I went ahead and made a menu plan for two weeks instead of just one for the simple fact of saving time and less trips to the store means less cash coming out of my pocket! It felt good and a weight was lifted. I guess just knowing what you're eating for two weeks and knowing that you're saving money by going to the store with a plan makes a huge difference!
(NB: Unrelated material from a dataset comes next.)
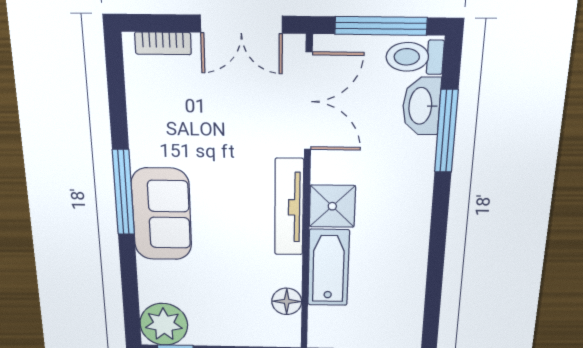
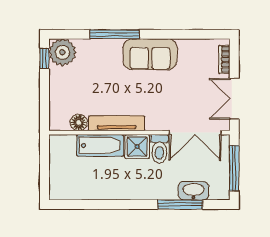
toilet: (415, 57) -> (159, 149), moved, turned 180
window: (123, 193) -> (114, 34), moved
tv unit: (289, 207) -> (117, 123), moved
sofa: (162, 214) -> (150, 54), moved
So here is what our dinners look like for the next two weeks:
Philly Cheese Steak Sandwiches with Curly Fries
Chili and salad
Tuna Noodle Casserole
Chicken Quesadillas with Spanish Rice
Tater Tot Casserole & Salad
Chicken Pot Pie
Sloppy Joe's with fries and veggies
Herb baked chicken thighs w/ garlic,parsley & butter noodles with broccoli
Chicken Tortellini Alfredo
Hamburger Helper (what can I say, I need an easy one at least one night of the week!)
Grilled Cheese Sandwiches with Tomato Soup
As you can see I haven't added which days we're eating what, like I did last week. I kind of just pick what will work for us on which nights. For example, I don't pick something like Chicken Pot Pie that takes 45 minutes to bake, when I know we have church, play dates, appointments, etc.
So there you have it! I hope to link to my recipes once I get some added.